Since I do not have a job I am pretty low on money.  This is not a big deal, but it has cut into my plans for next season pretty seriously.  My goals were to get hasport motor mounts, swift springs, and a racing seat for the car with other possibilities including a high flow cat to get me back into STX class, vents for my hood, and possibly a steering wheel.

Momo Start Bucket Seat (FIA Approved), Personal Neo Grinta 330 mm, Swift Springs, HASport Motor Mounts

Long story short I've been going nuts not being able to modify this thing!  All I can do is practice driving on driving simulators and that's just not the real thing.

My Brother Playing GT6 with my Logitech Force Feedback Wheel on my Parents' 50" Flat Screen

I had been thinking recently about ways to save weight.  One thing I did was I deleted my rear windshield wiper, but I'm sure that only netted me four pounds at most.  I wanted something more.  I was fiending.

So, I decided to delete my A/C.  After all, I never used it and I was pretty sure that it needed a recharge anyway.  So instead of giving it some more refrigerant I just removed it all together.  Recharge for what?

Other reasons for removing A/C include:
  • Decreasing the rolling drag on the serpentine belt that runs off of the crank, thus slightly improving power and mpg
  • Removal of the A/C condenser which sits directly in front of the radiator therefore making more space for an intercooler if I ever wanted to boost the car
  • Increased air flow to the radiator therefore reducing the chances of overheating on track
With all of that being said, the only thing I'd really be giving up is comfort and possibly it may make my tune function differently.  So, let's begin!


You're going to want to start by removing the power steering reservoir with a 10 mm ratchet.  This will allow you access to the 12 mm (?) bolt that sits on the idler pulley.  Put a long serpentine belt with a socket over this idler pulley's bolt and pull it toward you to break the tension in the belt.  Then, remove the belt off of the top pulley (the power steering pump's pulley).

----------------

*BRIEF A:* In the entries, begin at the line that has "inserted under the" and stop after the line that has "accurate medieval garments". Reproduce those lines with "tunic" swapped for "gown" and everything else unchanged.
The entries are independent material, unrelated to the text about the car's air-conditioning removal.

*RECORDS PROVIDED:*
----------------

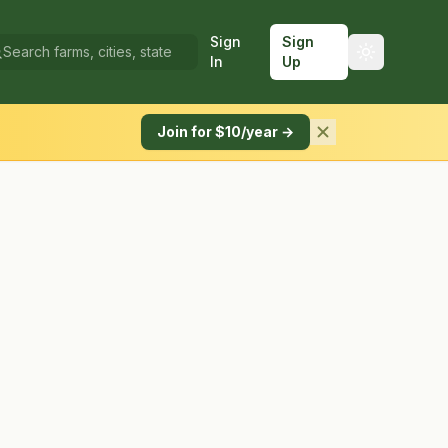
Sign
Sign
In
Up
Join for $10/year →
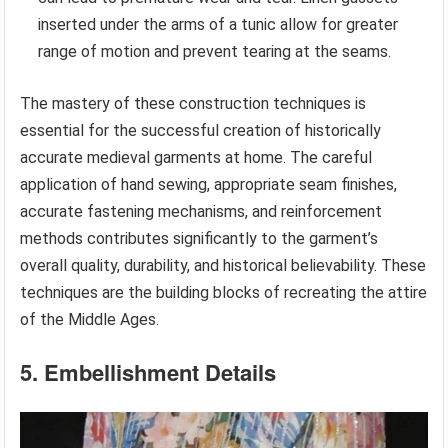
inserted under the arms of a tunic allow for greater
range of motion and prevent tearing at the seams.
The mastery of these construction techniques is
essential for the successful creation of historically
accurate medieval garments at home. The careful
application of hand sewing, appropriate seam finishes,
accurate fastening mechanisms, and reinforcement
methods contributes significantly to the garment’s
overall quality, durability, and historical believability. These
techniques are the building blocks of recreating the attire
of the Middle Ages.
5. Embellishment Details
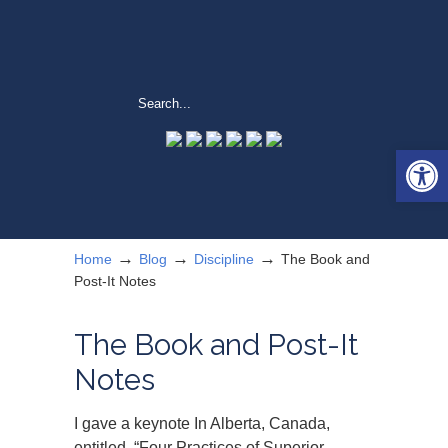
Open 
→
→
→
Home
Blog
Discipline
The Book and
Post-It Notes
The Book and Post-It
Notes
I gave a keynote In Alberta, Canada,
entitled, “Four Practices of Superior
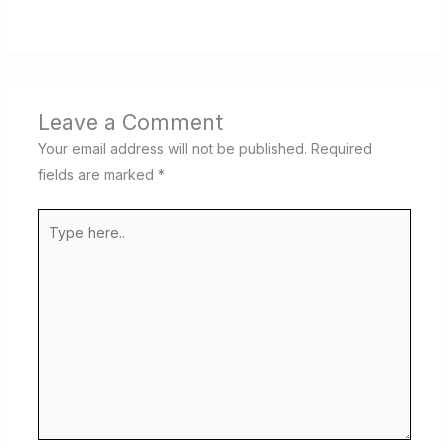
Leave a Comment
Your email address will not be published.
Required
fields are marked
*
Type
here..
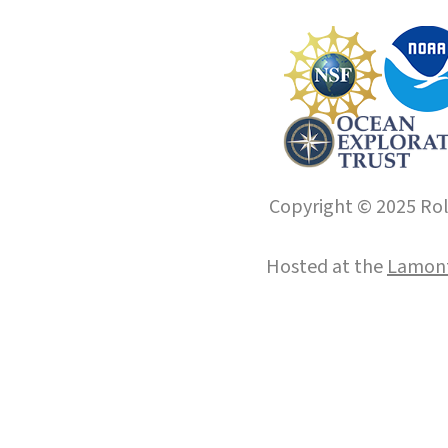
Copyright © 2025 Roll
Hosted at the
Lamont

----------------

*BRIEF B:* Extend the text on removing the car's air conditioning, starting after its final sentence.

*WRITTEN RESPONSE A:*
inserted under the arms of a gown allow for greater
range of motion and prevent tearing at the seams.
The mastery of these construction techniques is
essential for the successful creation of historically
accurate medieval garments at home. The careful

*WRITTEN RESPONSE B:*
Look closely at the bottom-right of this picture.  A hard line for the A/C sits here and connects to the condenser.  A second line like this is on the left side of the condenser.  After safely (and legally) removing the refrigerant from your system, pop the bolts off of these hard lines and pull them away from the condenser.


Next, unbolt the power steering coil which sits in front of the condenser.  This coil probably serves as a mini-me heat exchanger to prevent the power steering fluid from overheating.  Notice there's not much more to the cooling duties of the P/S fluid than this.


On the right and left of the condenser, you will find these brackets that hold it to the radiator support.  Unbolt the condenser on both sides with some sort of wrench that gives you easy access behind the headlights.  I used this swivel thing with a 10 mm socket.


The picture above shows the condenser removed.. Looks pretty beat up.  You can tell that the bottom part is where the bumper opens up to allow air to flow through because there's all sorts of crap in there.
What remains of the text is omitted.